===== Material provided

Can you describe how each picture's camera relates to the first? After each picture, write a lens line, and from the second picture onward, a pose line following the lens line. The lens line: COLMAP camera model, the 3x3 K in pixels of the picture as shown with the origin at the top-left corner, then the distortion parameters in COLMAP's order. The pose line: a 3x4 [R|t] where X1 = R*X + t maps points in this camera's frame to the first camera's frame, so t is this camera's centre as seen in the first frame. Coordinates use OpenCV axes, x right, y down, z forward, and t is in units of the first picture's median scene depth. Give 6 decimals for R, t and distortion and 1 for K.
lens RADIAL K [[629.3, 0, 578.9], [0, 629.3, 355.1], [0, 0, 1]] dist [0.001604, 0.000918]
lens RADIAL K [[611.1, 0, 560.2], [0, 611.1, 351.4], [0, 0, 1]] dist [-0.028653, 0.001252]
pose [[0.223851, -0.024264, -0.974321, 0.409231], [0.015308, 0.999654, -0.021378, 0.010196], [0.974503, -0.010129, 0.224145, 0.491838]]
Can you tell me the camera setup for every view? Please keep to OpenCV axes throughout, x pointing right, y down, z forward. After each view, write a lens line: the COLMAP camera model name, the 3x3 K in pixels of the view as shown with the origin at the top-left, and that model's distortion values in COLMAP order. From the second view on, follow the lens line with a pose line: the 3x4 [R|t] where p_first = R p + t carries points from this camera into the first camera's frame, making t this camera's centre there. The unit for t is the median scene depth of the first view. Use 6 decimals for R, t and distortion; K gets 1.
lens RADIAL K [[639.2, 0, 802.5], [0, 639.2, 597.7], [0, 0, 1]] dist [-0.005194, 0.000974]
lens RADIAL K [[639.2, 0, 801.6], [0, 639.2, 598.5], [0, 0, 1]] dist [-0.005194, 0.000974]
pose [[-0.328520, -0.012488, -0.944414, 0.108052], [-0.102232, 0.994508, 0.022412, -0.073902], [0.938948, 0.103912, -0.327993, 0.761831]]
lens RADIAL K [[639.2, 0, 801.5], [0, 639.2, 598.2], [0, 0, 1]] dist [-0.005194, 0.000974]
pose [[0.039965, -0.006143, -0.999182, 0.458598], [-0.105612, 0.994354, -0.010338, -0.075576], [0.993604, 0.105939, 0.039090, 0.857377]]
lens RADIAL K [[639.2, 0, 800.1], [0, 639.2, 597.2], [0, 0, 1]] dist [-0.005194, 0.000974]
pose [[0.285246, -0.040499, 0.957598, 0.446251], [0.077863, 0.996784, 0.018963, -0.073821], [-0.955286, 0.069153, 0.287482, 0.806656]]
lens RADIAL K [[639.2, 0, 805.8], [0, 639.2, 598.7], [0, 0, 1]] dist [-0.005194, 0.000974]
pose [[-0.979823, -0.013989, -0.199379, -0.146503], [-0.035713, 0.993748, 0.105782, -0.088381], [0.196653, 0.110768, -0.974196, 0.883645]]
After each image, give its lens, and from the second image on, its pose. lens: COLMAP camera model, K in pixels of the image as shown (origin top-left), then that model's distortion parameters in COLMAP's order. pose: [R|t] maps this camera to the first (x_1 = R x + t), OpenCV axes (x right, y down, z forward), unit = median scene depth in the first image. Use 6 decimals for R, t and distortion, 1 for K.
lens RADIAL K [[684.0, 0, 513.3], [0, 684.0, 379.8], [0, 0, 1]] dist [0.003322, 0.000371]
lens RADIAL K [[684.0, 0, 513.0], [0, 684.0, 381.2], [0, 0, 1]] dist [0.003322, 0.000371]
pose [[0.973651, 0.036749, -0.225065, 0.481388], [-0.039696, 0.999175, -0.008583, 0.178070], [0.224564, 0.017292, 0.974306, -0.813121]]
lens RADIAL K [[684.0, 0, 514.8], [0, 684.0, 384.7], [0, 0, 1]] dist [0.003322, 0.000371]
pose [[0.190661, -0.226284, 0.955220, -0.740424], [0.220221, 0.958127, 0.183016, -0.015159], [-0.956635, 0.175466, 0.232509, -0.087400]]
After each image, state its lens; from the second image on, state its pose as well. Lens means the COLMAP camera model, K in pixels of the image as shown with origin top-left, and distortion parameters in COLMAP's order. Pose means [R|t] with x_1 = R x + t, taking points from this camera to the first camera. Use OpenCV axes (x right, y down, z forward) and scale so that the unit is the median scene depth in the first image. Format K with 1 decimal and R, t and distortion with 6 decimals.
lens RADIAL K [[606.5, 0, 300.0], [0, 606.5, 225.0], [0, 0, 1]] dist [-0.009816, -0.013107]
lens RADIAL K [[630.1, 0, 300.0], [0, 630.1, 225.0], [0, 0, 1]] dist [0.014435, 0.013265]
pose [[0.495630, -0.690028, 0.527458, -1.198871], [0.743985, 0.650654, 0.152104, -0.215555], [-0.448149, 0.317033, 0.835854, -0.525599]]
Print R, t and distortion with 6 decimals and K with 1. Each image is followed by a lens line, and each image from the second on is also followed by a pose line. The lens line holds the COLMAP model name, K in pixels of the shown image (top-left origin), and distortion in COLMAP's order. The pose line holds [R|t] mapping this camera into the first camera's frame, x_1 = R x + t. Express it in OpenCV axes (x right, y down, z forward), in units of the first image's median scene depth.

==========

Assignment: Emit the full listing verbatim.

Response box:
Can you describe how each picture's camera relates to the first? After each picture, write a lens line, and from the second picture onward, a pose line following the lens line. The lens line: COLMAP camera model, the 3x3 K in pixels of the picture as shown with the origin at the top-left corner, then the distortion parameters in COLMAP's order. The pose line: a 3x4 [R|t] where X1 = R*X + t maps points in this camera's frame to the first camera's frame, so t is this camera's centre as seen in the first frame. Coordinates use OpenCV axes, x right, y down, z forward, and t is in units of the first picture's median scene depth. Give 6 decimals for R, t and distortion and 1 for K.
lens RADIAL K [[629.3, 0, 578.9], [0, 629.3, 355.1], [0, 0, 1]] dist [0.001604, 0.000918]
lens RADIAL K [[611.1, 0, 560.2], [0, 611.1, 351.4], [0, 0, 1]] dist [-0.028653, 0.001252]
pose [[0.223851, -0.024264, -0.974321, 0.409231], [0.015308, 0.999654, -0.021378, 0.010196], [0.974503, -0.010129, 0.224145, 0.491838]]
Can you tell me the camera setup for every view? Please keep to OpenCV axes throughout, x pointing right, y down, z forward. After each view, write a lens line: the COLMAP camera model name, the 3x3 K in pixels of the view as shown with the origin at the top-left, and that model's distortion values in COLMAP order. From the second view on, follow the lens line with a pose line: the 3x4 [R|t] where p_first = R p + t carries points from this camera into the first camera's frame, making t this camera's centre there. The unit for t is the median scene depth of the first view. Use 6 decimals for R, t and distortion; K gets 1.
lens RADIAL K [[639.2, 0, 802.5], [0, 639.2, 597.7], [0, 0, 1]] dist [-0.005194, 0.000974]
lens RADIAL K [[639.2, 0, 801.6], [0, 639.2, 598.5], [0, 0, 1]] dist [-0.005194, 0.000974]
pose [[-0.328520, -0.012488, -0.944414, 0.108052], [-0.102232, 0.994508, 0.022412, -0.073902], [0.938948, 0.103912, -0.327993, 0.761831]]
lens RADIAL K [[639.2, 0, 801.5], [0, 639.2, 598.2], [0, 0, 1]] dist [-0.005194, 0.000974]
pose [[0.039965, -0.006143, -0.999182, 0.458598], [-0.105612, 0.994354, -0.010338, -0.075576], [0.993604, 0.105939, 0.039090, 0.857377]]
lens RADIAL K [[639.2, 0, 800.1], [0, 639.2, 597.2], [0, 0, 1]] dist [-0.005194, 0.000974]
pose [[0.285246, -0.040499, 0.957598, 0.446251], [0.077863, 0.996784, 0.018963, -0.073821], [-0.955286, 0.069153, 0.287482, 0.806656]]
lens RADIAL K [[639.2, 0, 805.8], [0, 639.2, 598.7], [0, 0, 1]] dist [-0.005194, 0.000974]
pose [[-0.979823, -0.013989, -0.199379, -0.146503], [-0.035713, 0.993748, 0.105782, -0.088381], [0.196653, 0.110768, -0.974196, 0.883645]]
After each image, give its lens, and from the second image on, its pose. lens: COLMAP camera model, K in pixels of the image as shown (origin top-left), then that model's distortion parameters in COLMAP's order. pose: [R|t] maps this camera to the first (x_1 = R x + t), OpenCV axes (x right, y down, z forward), unit = median scene depth in the first image. Use 6 decimals for R, t and distortion, 1 for K.
lens RADIAL K [[684.0, 0, 513.3], [0, 684.0, 379.8], [0, 0, 1]] dist [0.003322, 0.000371]
lens RADIAL K [[684.0, 0, 513.0], [0, 684.0, 381.2], [0, 0, 1]] dist [0.003322, 0.000371]
pose [[0.973651, 0.036749, -0.225065, 0.481388], [-0.039696, 0.999175, -0.008583, 0.178070], [0.224564, 0.017292, 0.974306, -0.813121]]
lens RADIAL K [[684.0, 0, 514.8], [0, 684.0, 384.7], [0, 0, 1]] dist [0.003322, 0.000371]
pose [[0.190661, -0.226284, 0.955220, -0.740424], [0.220221, 0.958127, 0.183016, -0.015159], [-0.956635, 0.175466, 0.232509, -0.087400]]
After each image, state its lens; from the second image on, state its pose as well. Lens means the COLMAP camera model, K in pixels of the image as shown with origin top-left, and distortion parameters in COLMAP's order. Pose means [R|t] with x_1 = R x + t, taking points from this camera to the first camera. Use OpenCV axes (x right, y down, z forward) and scale so that the unit is the median scene depth in the first image. Format K with 1 decimal and R, t and distortion with 6 decimals.
lens RADIAL K [[606.5, 0, 300.0], [0, 606.5, 225.0], [0, 0, 1]] dist [-0.009816, -0.013107]
lens RADIAL K [[630.1, 0, 300.0], [0, 630.1, 225.0], [0, 0, 1]] dist [0.014435, 0.013265]
pose [[0.495630, -0.690028, 0.527458, -1.198871], [0.743985, 0.650654, 0.152104, -0.215555], [-0.448149, 0.317033, 0.835854, -0.525599]]
Print R, t and distortion with 6 decimals and K with 1. Each image is followed by a lens line, and each image from the second on is also followed by a pose line. The lens line holds the COLMAP model name, K in pixels of the shown image (top-left origin), and distortion in COLMAP's order. The pose line holds [R|t] mapping this camera into the first camera's frame, x_1 = R x + t. Express it in OpenCV axes (x right, y down, z forward), in units of the first image's median scene depth.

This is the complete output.